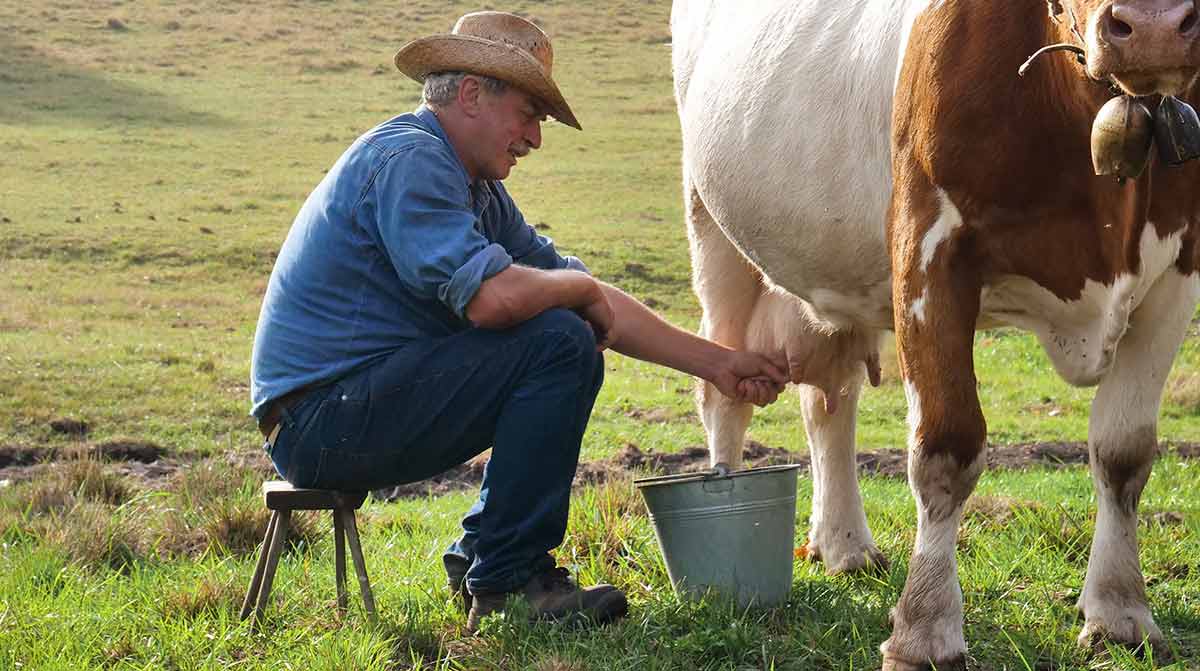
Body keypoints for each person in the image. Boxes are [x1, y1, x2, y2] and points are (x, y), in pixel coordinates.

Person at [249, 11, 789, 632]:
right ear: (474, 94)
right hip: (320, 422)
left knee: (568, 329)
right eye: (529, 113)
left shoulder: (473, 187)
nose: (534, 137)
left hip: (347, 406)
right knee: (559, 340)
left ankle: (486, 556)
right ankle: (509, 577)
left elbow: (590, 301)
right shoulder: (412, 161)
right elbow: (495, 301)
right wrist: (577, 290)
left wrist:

::::

◆ **Problem to work on**
Return each entry above unchanged. Leave the pictures out.

◆ **Exercise answer**
Body keypoints for each person in the image. Boxes are [x1, y1, x2, y2] and points are (x, y), in pixel coordinates.

Person at [249, 11, 789, 632]:
right ear: (474, 94)
right hip: (320, 422)
left knee: (568, 329)
right eye: (529, 113)
left shoulder: (473, 187)
nose: (534, 137)
left hip: (347, 406)
right knee: (559, 340)
left ankle: (486, 556)
right ankle: (509, 577)
left elbow: (590, 301)
right shoulder: (412, 161)
right elbow: (495, 301)
right wrist: (577, 290)
left wrist:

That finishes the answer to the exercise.